◆ **Texto mostrado**
━━━━━━━━━━━━━━━━
EN MI OPINION
Margarita Rosa Rosado M.
El país entero, o casi, está convertido en un gigantesco campo de batalla. No pasa un día que no nos enteremos de docenas de muertos y heridos, de cualquier edad pues ya no hay respeto por niños ni ancianos.
Campeche, por fortuna, pareciera estar en una burbuja donde no ocurren hechos sangrientos y terribles y todos deberíamos contribuir a mantener este clima de paz social que nos sitúa al margen de acontecimientos que el nuevo gobierno federal (y ya ni tan nuevo), de manera simplona y casi irresponsable, ofreció corregir nomás llegar al poder.
Bien dicen que no es lo mismo ser borracho que cantinero y el presidente ha tenido que aceptar, muy a su pesar, que la pacificación del país no se consigue solo con buenos deseos o con regaños de las madrecitas a sus hijos descarriados.
Pero más allá del horror en que viven poblaciones enteras en manos de los cárteles del narcotráfico y del crimen organizado que incluye extorsiones, secuestros, cobros de derecho de piso y mil fechorías más, está la violencia contra la mujer, cuyas frías estadísticas nos recuerdan a diario esa asignatura pendiente que es que si las calles del país son un peligro para todos, lo son mucho, mucho más para las mujeres y aun el entorno íntimo.
━━━━━━━━━━━━━━━━
◆ **Datos mostrados**

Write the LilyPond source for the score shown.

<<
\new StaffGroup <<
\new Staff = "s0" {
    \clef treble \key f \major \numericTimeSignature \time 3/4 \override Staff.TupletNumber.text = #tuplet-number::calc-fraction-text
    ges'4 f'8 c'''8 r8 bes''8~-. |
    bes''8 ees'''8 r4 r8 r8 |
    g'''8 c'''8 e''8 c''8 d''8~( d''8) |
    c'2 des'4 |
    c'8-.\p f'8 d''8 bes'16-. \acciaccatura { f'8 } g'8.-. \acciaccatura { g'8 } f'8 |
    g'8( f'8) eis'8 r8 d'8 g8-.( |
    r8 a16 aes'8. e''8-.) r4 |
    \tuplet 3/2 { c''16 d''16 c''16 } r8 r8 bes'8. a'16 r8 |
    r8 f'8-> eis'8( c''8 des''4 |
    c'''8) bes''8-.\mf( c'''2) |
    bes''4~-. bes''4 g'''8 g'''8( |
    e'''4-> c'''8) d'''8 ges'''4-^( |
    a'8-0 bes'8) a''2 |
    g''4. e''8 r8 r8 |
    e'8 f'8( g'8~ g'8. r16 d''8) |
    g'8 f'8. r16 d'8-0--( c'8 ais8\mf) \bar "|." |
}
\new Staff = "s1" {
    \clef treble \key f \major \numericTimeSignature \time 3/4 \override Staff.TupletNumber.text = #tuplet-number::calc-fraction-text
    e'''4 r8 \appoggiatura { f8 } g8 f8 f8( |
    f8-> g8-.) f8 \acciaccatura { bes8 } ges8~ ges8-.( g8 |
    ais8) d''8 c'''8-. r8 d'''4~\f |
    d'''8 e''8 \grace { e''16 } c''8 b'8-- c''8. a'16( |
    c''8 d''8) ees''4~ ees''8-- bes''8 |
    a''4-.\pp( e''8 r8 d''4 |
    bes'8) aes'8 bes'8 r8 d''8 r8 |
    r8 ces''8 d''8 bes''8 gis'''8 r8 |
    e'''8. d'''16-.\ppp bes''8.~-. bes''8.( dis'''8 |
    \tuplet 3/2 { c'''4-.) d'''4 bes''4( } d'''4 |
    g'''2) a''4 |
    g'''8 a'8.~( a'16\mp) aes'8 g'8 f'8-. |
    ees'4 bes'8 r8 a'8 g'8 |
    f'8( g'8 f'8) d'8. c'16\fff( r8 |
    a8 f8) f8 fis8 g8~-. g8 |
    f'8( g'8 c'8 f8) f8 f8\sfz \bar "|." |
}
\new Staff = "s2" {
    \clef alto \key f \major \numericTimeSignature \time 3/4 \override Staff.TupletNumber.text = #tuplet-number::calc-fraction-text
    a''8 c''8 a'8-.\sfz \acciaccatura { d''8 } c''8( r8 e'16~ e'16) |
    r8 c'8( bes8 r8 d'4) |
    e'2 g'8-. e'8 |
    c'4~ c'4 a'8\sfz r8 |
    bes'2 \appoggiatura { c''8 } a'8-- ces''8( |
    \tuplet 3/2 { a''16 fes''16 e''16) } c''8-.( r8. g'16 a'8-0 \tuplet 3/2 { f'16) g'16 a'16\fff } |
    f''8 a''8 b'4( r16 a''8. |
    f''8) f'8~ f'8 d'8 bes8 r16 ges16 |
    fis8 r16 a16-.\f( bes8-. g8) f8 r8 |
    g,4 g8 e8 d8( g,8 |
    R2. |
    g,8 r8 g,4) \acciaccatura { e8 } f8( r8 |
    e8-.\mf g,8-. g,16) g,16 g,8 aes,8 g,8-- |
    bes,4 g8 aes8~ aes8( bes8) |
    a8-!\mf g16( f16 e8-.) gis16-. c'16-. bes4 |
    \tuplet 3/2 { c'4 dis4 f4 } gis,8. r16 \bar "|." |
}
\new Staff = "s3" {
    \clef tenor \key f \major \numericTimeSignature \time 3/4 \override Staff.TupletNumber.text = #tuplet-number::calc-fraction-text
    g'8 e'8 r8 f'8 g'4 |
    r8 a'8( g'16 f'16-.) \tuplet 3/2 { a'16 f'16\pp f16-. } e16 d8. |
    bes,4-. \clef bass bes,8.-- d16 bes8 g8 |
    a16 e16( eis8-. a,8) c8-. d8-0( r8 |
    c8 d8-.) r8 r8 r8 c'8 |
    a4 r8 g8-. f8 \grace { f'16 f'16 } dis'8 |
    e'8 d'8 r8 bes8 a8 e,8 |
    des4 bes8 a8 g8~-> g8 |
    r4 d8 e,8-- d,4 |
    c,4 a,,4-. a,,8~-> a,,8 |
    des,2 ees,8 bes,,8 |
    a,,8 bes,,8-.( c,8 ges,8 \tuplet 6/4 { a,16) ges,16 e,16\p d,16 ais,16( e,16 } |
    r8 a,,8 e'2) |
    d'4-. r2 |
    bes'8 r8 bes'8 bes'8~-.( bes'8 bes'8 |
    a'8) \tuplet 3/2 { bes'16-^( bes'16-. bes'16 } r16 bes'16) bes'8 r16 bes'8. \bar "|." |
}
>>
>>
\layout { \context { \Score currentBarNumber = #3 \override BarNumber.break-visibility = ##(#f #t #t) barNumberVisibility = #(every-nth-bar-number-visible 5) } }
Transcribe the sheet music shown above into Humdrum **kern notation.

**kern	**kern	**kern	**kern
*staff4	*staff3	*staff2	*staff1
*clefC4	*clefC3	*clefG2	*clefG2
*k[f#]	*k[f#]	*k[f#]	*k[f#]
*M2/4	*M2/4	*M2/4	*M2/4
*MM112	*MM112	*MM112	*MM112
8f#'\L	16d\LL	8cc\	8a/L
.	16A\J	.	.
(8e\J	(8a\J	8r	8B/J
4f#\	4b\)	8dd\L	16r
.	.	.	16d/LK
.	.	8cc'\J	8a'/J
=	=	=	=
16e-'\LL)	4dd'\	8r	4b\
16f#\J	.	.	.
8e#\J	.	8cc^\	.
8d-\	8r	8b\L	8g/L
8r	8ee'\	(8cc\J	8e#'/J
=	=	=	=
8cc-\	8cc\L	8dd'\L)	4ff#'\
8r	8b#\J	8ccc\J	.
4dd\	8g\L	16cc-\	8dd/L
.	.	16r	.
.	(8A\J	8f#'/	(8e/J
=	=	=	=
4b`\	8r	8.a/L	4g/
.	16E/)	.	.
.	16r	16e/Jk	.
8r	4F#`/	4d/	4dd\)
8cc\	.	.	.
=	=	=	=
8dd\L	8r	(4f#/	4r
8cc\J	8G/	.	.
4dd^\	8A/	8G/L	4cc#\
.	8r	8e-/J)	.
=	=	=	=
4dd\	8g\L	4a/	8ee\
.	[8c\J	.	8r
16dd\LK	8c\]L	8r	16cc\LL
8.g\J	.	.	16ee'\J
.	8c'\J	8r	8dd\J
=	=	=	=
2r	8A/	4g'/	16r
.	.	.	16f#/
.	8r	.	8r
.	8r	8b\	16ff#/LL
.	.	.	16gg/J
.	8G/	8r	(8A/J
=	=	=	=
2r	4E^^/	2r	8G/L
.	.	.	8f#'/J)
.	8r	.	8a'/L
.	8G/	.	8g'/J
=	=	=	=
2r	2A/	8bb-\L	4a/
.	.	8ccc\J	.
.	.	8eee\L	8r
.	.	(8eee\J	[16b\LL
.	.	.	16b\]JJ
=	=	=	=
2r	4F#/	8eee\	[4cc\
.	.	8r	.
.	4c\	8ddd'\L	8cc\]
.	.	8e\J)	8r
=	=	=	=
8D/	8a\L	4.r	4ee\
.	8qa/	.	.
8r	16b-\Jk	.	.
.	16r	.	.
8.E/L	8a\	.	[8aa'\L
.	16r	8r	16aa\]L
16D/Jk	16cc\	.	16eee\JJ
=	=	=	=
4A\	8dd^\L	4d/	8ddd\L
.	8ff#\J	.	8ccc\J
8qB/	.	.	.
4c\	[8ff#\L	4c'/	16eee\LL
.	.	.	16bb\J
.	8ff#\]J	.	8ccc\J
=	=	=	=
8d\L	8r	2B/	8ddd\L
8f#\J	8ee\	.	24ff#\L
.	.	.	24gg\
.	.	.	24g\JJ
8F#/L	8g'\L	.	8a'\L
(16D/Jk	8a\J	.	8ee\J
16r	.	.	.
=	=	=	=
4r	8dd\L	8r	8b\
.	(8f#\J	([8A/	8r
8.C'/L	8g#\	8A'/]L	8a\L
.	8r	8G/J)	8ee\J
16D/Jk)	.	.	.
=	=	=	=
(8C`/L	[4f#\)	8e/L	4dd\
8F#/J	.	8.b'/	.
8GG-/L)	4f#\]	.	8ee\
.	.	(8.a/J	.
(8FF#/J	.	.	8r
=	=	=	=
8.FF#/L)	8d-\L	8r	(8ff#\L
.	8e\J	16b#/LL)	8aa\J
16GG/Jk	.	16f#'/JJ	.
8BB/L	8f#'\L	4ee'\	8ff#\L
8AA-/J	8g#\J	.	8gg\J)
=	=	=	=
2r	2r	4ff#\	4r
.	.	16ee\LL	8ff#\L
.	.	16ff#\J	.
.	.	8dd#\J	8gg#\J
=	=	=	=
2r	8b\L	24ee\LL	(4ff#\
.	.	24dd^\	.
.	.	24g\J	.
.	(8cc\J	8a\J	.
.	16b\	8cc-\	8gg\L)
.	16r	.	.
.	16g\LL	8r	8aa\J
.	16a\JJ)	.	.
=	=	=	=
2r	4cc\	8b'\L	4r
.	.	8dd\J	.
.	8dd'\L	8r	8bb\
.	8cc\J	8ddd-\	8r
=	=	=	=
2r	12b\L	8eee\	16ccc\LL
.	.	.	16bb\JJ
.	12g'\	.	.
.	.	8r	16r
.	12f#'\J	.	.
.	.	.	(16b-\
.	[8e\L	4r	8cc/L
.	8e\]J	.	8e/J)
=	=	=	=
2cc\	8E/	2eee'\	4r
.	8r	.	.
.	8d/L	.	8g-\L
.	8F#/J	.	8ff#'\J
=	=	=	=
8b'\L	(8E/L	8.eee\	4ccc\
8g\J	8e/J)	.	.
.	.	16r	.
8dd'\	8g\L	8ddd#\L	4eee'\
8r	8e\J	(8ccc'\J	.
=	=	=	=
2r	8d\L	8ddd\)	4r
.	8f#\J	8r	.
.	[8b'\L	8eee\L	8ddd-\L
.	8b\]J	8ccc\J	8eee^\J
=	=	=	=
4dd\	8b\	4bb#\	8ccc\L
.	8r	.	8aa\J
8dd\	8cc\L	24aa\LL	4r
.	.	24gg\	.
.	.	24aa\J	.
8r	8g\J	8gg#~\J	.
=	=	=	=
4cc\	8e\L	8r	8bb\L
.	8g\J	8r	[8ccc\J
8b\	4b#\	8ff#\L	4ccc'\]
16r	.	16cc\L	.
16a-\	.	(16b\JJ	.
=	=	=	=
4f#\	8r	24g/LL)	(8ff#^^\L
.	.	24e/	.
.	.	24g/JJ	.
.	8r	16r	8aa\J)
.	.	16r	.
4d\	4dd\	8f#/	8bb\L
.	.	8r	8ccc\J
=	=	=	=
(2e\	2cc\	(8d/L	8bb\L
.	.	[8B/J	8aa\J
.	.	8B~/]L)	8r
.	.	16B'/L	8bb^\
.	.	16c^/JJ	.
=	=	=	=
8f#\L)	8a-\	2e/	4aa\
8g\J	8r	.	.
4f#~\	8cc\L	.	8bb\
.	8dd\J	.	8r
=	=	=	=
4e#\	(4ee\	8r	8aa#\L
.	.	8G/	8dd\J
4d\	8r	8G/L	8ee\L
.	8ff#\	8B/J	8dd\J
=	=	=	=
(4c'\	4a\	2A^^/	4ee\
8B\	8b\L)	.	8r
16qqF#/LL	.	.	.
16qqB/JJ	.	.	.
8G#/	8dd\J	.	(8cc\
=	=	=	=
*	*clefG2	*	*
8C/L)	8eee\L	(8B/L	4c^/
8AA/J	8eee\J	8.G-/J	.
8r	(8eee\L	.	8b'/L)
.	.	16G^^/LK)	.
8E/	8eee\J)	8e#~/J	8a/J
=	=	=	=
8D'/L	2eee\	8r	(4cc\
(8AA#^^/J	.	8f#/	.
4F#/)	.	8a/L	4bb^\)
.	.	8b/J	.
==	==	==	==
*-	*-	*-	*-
━━━━━━━━━━━━━━━━
◆ **Orden de trabajo 1**
Indica si cada afirmación coincide con el texto mostrado y responde sí o no, citando literalmente las palabras del texto que lo deciden: (a) En Campeche ocurren con frecuencia hechos sangrientos. (b) La pacificación del país no se logra solo con buenos deseos. (c) Las calles del país son más peligrosas para las mujeres.
◆ **Orden de trabajo 2**
Según el texto mostrado, ¿qué delitos incluye el crimen organizado?
◆ **Orden de trabajo 3**
Copia sin cambios la parte del texto mostrado que empieza con las palabras "EN MI OPINION" y termina con "sus hijos descarriados.".

◆ **Resultado del ejercicio 1**
(a) No: "pareciera estar en una burbuja donde no ocurren hechos sangrientos y terribles".
(b) Sí: "la pacificación del país no se consigue solo con buenos deseos".
(c) Sí: "lo son mucho, mucho más para las mujeres".

◆ **Resultado del ejercicio 2**
Extorsiones, secuestros, cobros de derecho de piso y mil fechorías más.

◆ **Resultado del ejercicio 3**
EN MI OPINION
Margarita Rosa Rosado M.
El país entero, o casi, está convertido en un gigantesco campo de batalla. No pasa un día que no nos enteremos de docenas de muertos y heridos, de cualquier edad pues ya no hay respeto por niños ni ancianos.
Campeche, por fortuna, pareciera estar en una burbuja donde no ocurren hechos sangrientos y terribles y todos deberíamos contribuir a mantener este clima de paz social que nos sitúa al margen de acontecimientos que el nuevo gobierno federal (y ya ni tan nuevo), de manera simplona y casi irresponsable, ofreció corregir nomás llegar al poder.
Bien dicen que no es lo mismo ser borracho que cantinero y el presidente ha tenido que aceptar, muy a su pesar, que la pacificación del país no se consigue solo con buenos deseos o con regaños de las madrecitas a sus hijos descarriados.